How to Treat Your Dying Corals

Sometimes, things don't go the way we like. Sometimes corals can show signs of stress or even die. But as long as you are prepared and know what to do beforehand, that part of the journey can be a bump in the road. There is something satisfying about spotting a problem, instinctively knowing what to do, and implementing the right action all that's coming up:

 Unless you follow all the best practices perfectly, the chances are almost everyone will run into a phase where the corals don't look so great. Maybe even lose some tissues and die. But, simply knowing what to do is one of the challenges here, and we're going to beat it.

The primary reasons behind sick and drying corals are:

  • Water parameters
  • Lighting
  • Water Quality
  • Pests

Water Parameters

This is causing a variety of corals to be all showing issues at the same time. There are four parameters to look at, and they matter in this order:

Salinity

When salinity is off, everything is off. We are looking for 35 parts per thousand, and if it's slightly off, you probably won't see an immediate major issue. In either case, it should is fixed once noticed.

Reducing salinity is just removing saltwater from the tank and replacing it with fresh RO/DI water. Increasing salinity, add some saltwater to the tank, and let the excess water evaporate off. 

A series of more significant water changes might be the best solution for more significant increases where salinity is way under.

Alkalinity

This is the most important single parameter. If you maintain stable alkalinity, you'll be a hundred times more successful if you don't 

Calcium and Magensium

It is still essential but to lesser degree magnesium.

Lighting

Suppose you run into issues right when you had an otherwise healthy coral, and everything else looks great. There's a high likelihood that it is due to lighting or the PAR is too high for that coral.

Too much light is toxic to coral and can kill it in a matter of days. Or not enough light might take weeks to show signs of distress and months to die.  

Corals receiving too much might shrink up, retract polyps, bleach white, or close, and often lose tissues. If this happens to a newer coral addition, move it to a lower light area of the tank. Then, like the sides or bottom, give it many weeks to recover before moving it again.

If this happens after you add the first batch or coral or make a setting adjustment to your lighting, turn the lights down. Just remember that sliders are not a toy. This is life support for organisms that depends on you.

Corals can adapt to most lighting simply as long as you leave them alone after. So every week, you can be considered an immediate setback with only a chance at improvement over the long run.

Water Quality

Either from slow deterioration of water quality from less than stellar feeding or maintenance practices or unintentional contaminants.

To identify this, start looking at nitrate and phosphate levels; if they are sky high, they may cause stress. But more so, just a general indication of low-quality polluted water.

Most first-year reefers shoot for a few parts per million nitrate and then a few tenths of a point phosphate in the new tank. However, nitrate can be found at ten or so parts per million in an established tank where algae are less of a threat.

If you post that feeding filtration rises above twenty parts per million, it might be this reason.

The bucket test is also something you can consider. Put a bucket of water from your tank next to freshly mixed saltwater, and you'll be able to see if the water is polluted visibly.

It doesn't need to be perfect, but tests like these are solid pulses on water quality. There are also un-intended pollutions that can cause issues. Like lotions, oil soaps, or other residues on your hands.

Do 30% water changes a few days apart and turn over most of the water in the tank. If you suspect a particular harmful accidental contaminant and things are dire and rapidly deteriorating, with hardy corals, 50-90% water changes are better than letting things deteriorate further. 

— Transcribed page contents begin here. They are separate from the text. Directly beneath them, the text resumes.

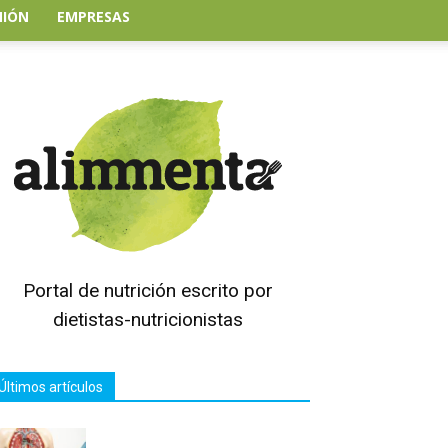
NIÓN
EMPRESAS
Portal de nutrición escrito por
dietistas-nutricionistas
Últimos artículos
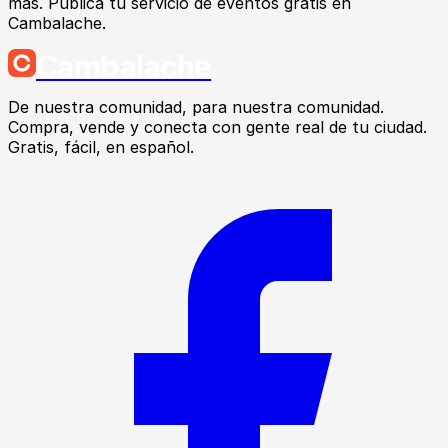
más. Publica tu servicio de eventos gratis en
Cambalache.
Cambalache
De nuestra comunidad, para nuestra comunidad.
Compra, vende y conecta con gente real de tu ciudad.
Gratis, fácil, en español.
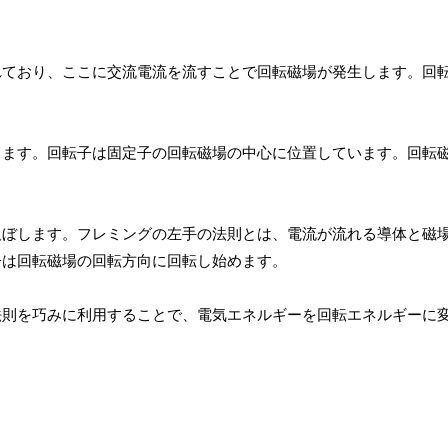
れており、ここに交流電流を流すことで回転磁場が発生します。回
ります。回転子は固定子の回転磁場の中心に位置しています。回転
及ぼします。フレミングの左手の法則とは、電流が流れる導体と磁
子は回転磁場の回転方向に回転し始めます。
法則を巧みに利用することで、電気エネルギーを回転エネルギーに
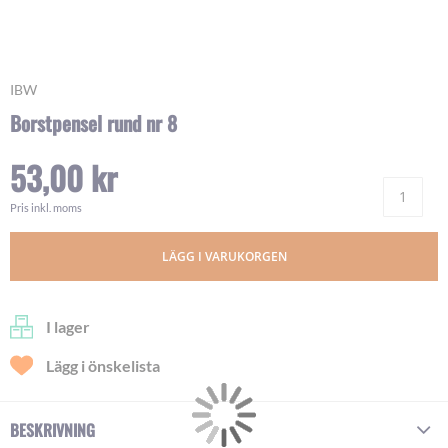
Skip
IBW
to
Borstpensel rund nr 8
the
beginning
53,00 kr
of
Ant
the
images
Pris inkl. moms
gallery
LÄGG I VARUKORGEN
I lager
Lägg i önskelista
BESKRIVNING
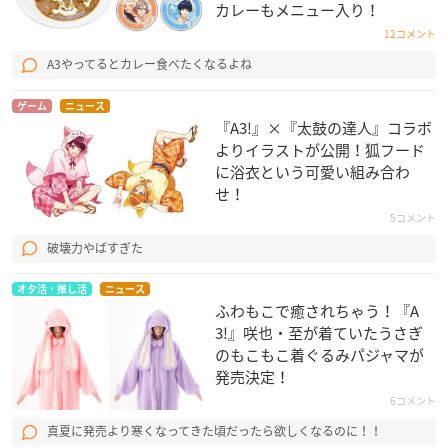
カレーもメニュー入り！
12コメント
A3やってるとカレー食べたくなるよね
ゲーム
ニュース
『A3!』×『太鼓の達人』コラボ
よりイラストが公開！狐フード
に浴衣という可愛い組み合わ
せ！
5コメント
破壊力やばすぎた
オタ活・推し活
ニュース
ふわもこで癒されちゃう！『A
3!』咲也・至が着ていたうさぎ
のもこもこ着ぐるみパジャマが
発売決定！
6コメント
真夏に発売より寒くなってきた頃だったら欲しくなるのに！！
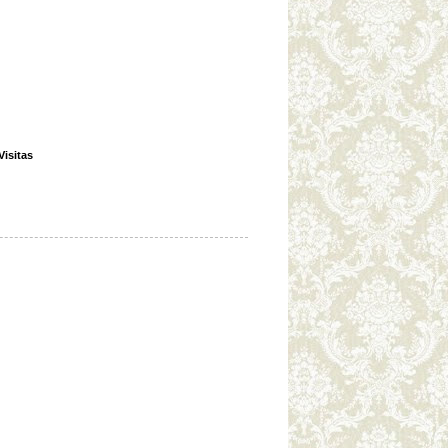
Visitas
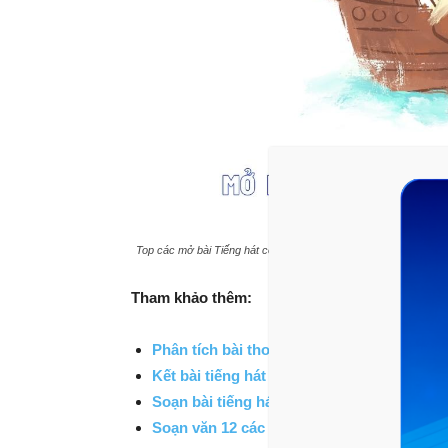
Top các mở bài Tiếng hát con tàu – Chế Lan Viên siêu hay
Tham khảo thêm:
Phân tích bài thơ tiếng hát con tàu
Kết bài tiếng hát con tàu hay
Soạn bài tiếng hát con tàu chi tiết
Soạn văn 12 các tác phẩm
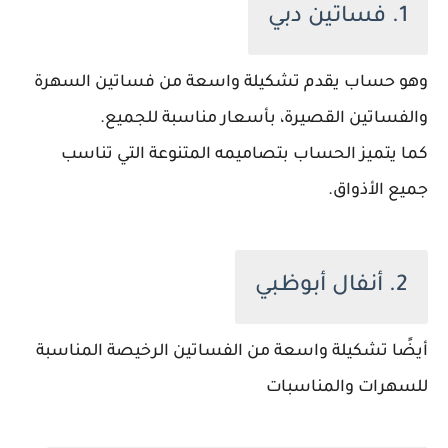
1. فساتين دبي
وهو حساب يقدم تشكيلة واسعة من فساتين السهرة
والفساتين القصيرة، بأسعار مناسبة للجميع.
كما يتميز الحساب بتصاميمه المتنوعة التي تناسب
جميع الأذواق.
2. أنفال أبوظبي
أيضًا تشكيلة واسعة من الفساتين الرخيصة المناسبة
للسهرات والمناسبات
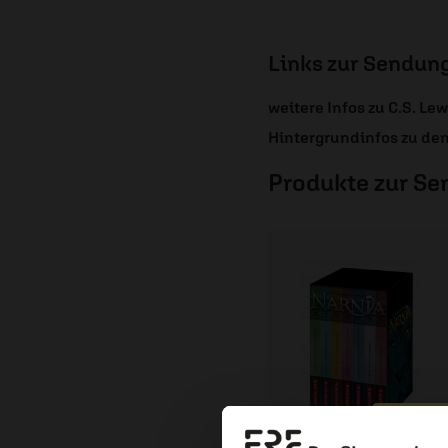
Links zur Sendun
weitere Infos zu C.S. Lew
Hintergrundinfos zu de
Produkte zur S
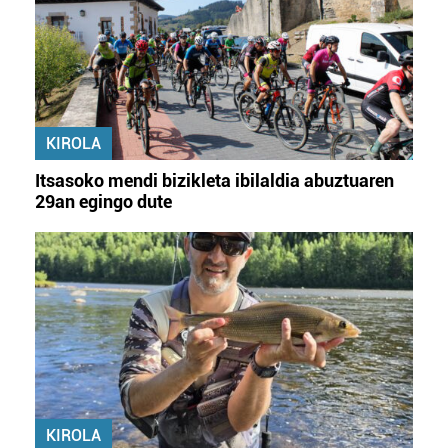
KIROLA
Itsasoko mendi bizikleta ibilaldia abuztuaren
29an egingo dute
KIROLA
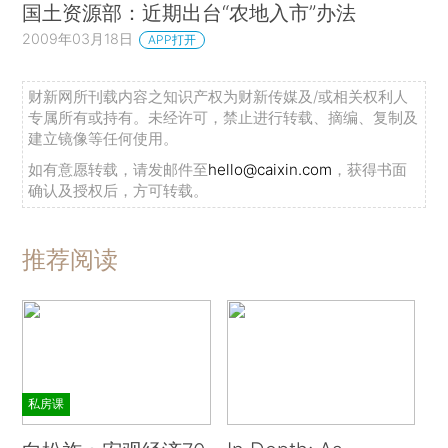
国土资源部：近期出台“农地入市”办法
2009年03月18日
APP打开
财新网所刊载内容之知识产权为财新传媒及/或相关权利人
专属所有或持有。未经许可，禁止进行转载、摘编、复制及
建立镜像等任何使用。
如有意愿转载，请发邮件至
hello@caixin.com
，获得书面
确认及授权后，方可转载。
推荐阅读
私房课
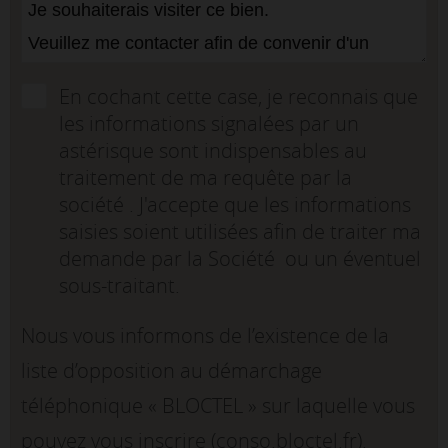
En cochant cette case, je reconnais que
les informations signalées par un
astérisque sont indispensables au
traitement de ma requête par la
société . J'accepte que les informations
saisies soient utilisées afin de traiter ma
demande par la Société ou un éventuel
sous-traitant.
Nous vous informons de l’existence de la
liste d’opposition au démarchage
téléphonique « BLOCTEL » sur laquelle vous
pouvez vous inscrire (conso.bloctel.fr).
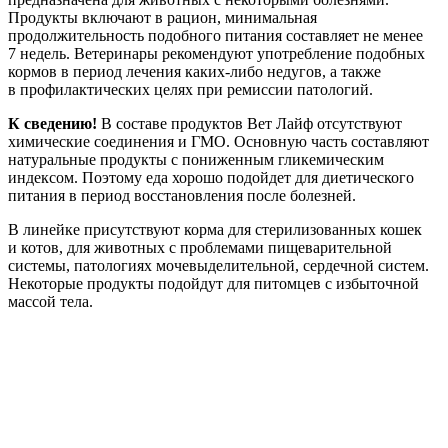
Продукты включают в рацион, минимальная
продолжительность подобного питания составляет не менее
7 недель. Ветеринары рекомендуют употребление подобных
кормов в период лечения каких-либо недугов, а также
в профилактических целях при ремиссии патологий.
К сведению!
В составе продуктов Вет Лайф отсутствуют
химические соединения и ГМО. Основную часть составляют
натуральные продукты с пониженным гликемическим
индексом. Поэтому еда хорошо подойдет для диетического
питания в период восстановления после болезней.
В линейке присутствуют корма для стерилизованных кошек
и котов, для животных с проблемами пищеварительной
системы, патологиях мочевыделительной, сердечной систем.
Некоторые продукты подойдут для питомцев с избыточной
массой тела.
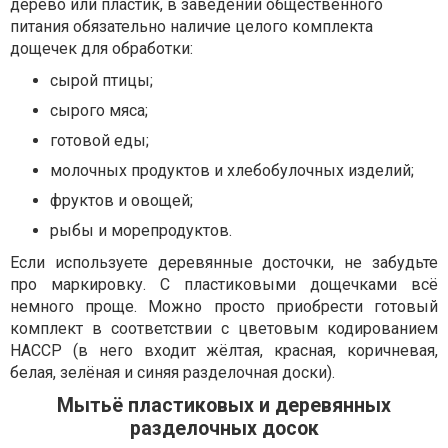
дерево или пластик, в заведении общественного
питания обязательно наличие целого комплекта
дощечек для обработки:
сырой птицы;
сырого мяса;
готовой еды;
молочных продуктов и хлебобулочных изделий;
фруктов и овощей;
рыбы и морепродуктов.
Если используете деревянные досточки, не забудьте
про маркировку. С пластиковыми дощечками всё
немного проще. Можно просто приобрести готовый
комплект в соответствии с цветовым кодированием
HACCP (в него входит жёлтая, красная, коричневая,
белая, зелёная и синяя разделочная доски).
Мытьё пластиковых и деревянных
разделочных досок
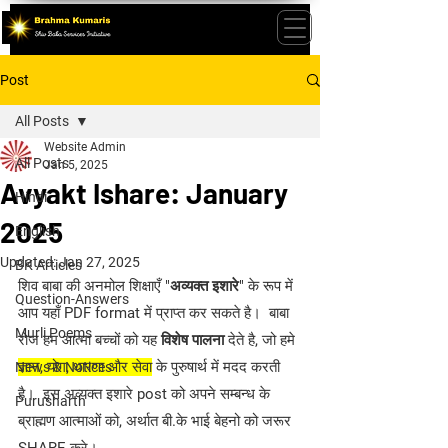
Post
All Posts
Website Admin
All Posts
Jan 5, 2025
Avyakt Ishare: January
Hindi
2025
English
Updated:
Jan 27, 2025
BK Articles
शिव बाबा की अनमोल शिक्षाएँ "
अव्यक्त इशारे
" के रूप में 
Question-Answers
आप यहाँ PDF format में प्राप्त कर सकते है।  बाबा 
Murli Poems
रोज हम आत्मा बच्चों को यह 
विशेष पालना
 देते है, जो हमे 
ज्ञान, योग, धारणा और सेवा
 के पुरुषार्थ में मदद करती 
News & Notices
है।  इस अव्यक्त इशारे post को अपने सम्बन्ध के 
Purusharth
ब्राह्मण आत्माओं को, अर्थात बी.के भाई बेहनो को जरूर 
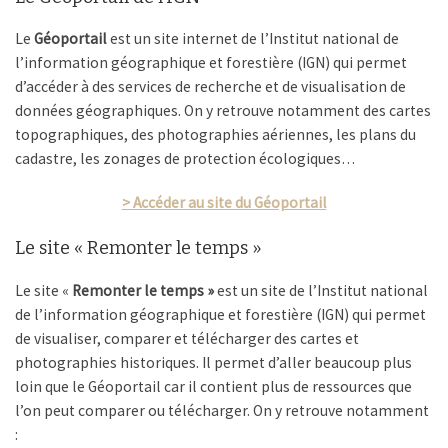
Le
Géoportail
est un site internet de l’Institut national de
l’information géographique et forestière (IGN) qui permet
d’accéder à des services de recherche et de visualisation de
données géographiques. On y retrouve notamment des cartes
topographiques, des photographies aériennes, les plans du
cadastre, les zonages de protection écologiques…
> Accéder au site du Géoportail
Le site « Remonter le temps »
Le site «
Remonter le temps »
est un site de l’Institut national
de l’information géographique et forestière (IGN) qui permet
de visualiser, comparer et télécharger des cartes et
photographies historiques. Il permet d’aller beaucoup plus
loin que le Géoportail car il contient plus de ressources que
l’on peut comparer ou télécharger. On y retrouve notamment
:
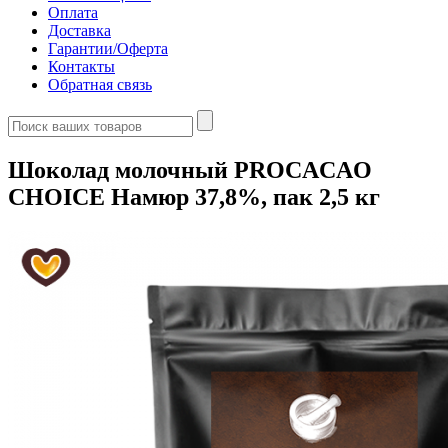
Оплата
Доставка
Гарантии/Оферта
Контакты
Обратная связь
Шоколад молочный PROCACAO
CHOICE Намюр 37,8%, пак 2,5 кг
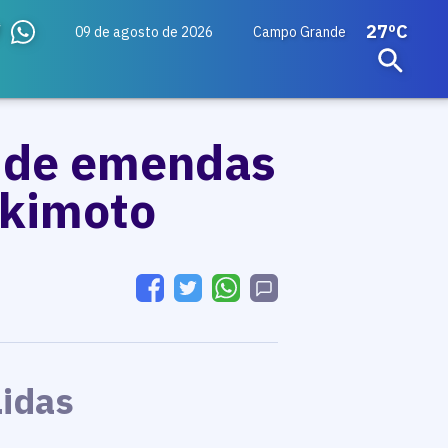
27ºC
09 de agosto de 2026
Campo Grande
o de emendas
akimoto
Lidas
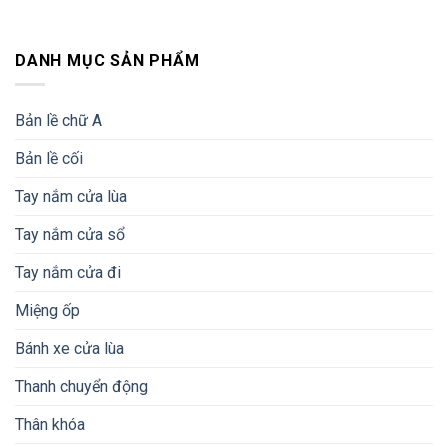
DANH MỤC SẢN PHẨM
Bản lề chữ A
Bản lề cối
Tay nắm cửa lùa
Tay nắm cửa sổ
Tay nắm cửa đi
Miệng ốp
Bánh xe cửa lùa
Thanh chuyển động
Thân khóa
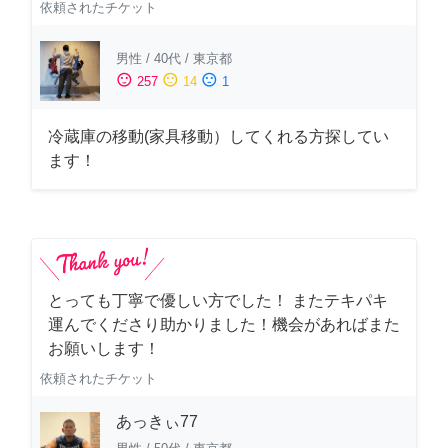
依頼されたチケット
男性
/
40代
/
東京都
sentiment_satisfied
sentiment_neutral
sentiment_dissatisfied
257
14
1
冷蔵庫の移動(家具移動）してくれる方探してい
ます！
とっても丁寧で優しい方でした！ またテキパキ
運んでくださり助かりました！機会があればまた
お願いします！
依頼されたチケット
あっきぃ77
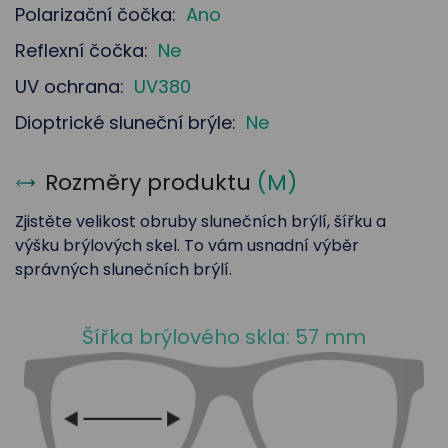
Polarizační čočka:
Ano
Reflexní čočka:
Ne
UV ochrana:
UV380
Dioptrické sluneční brýle:
Ne
Rozměry produktu
(
M
)
Zjistěte velikost obruby slunečních brýlí, šířku a
výšku brýlových skel. To vám usnadní výběr
správných slunečních brýlí.
Šířka brýlového skla: 57 mm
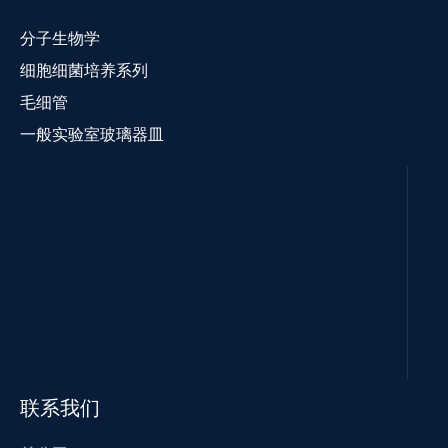
分子生物学
细胞细菌培养系列
毛细管
一般实验室玻璃器皿
联系我们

If water changes solve your issue, it's time to look at the general maintenance practices and potential pollutants.

Pest, Fungus, or Infection

These things often only affect a single coral or a type of coral. In this case, it's time to take a coral out and dip it.

Do the dip and then look closely at the water left in the water. If you suspect a fungus or microbial infection, use iodine-based drops.

In some corals, you can also cut off the diseased portion. That'll often stop the progression right there.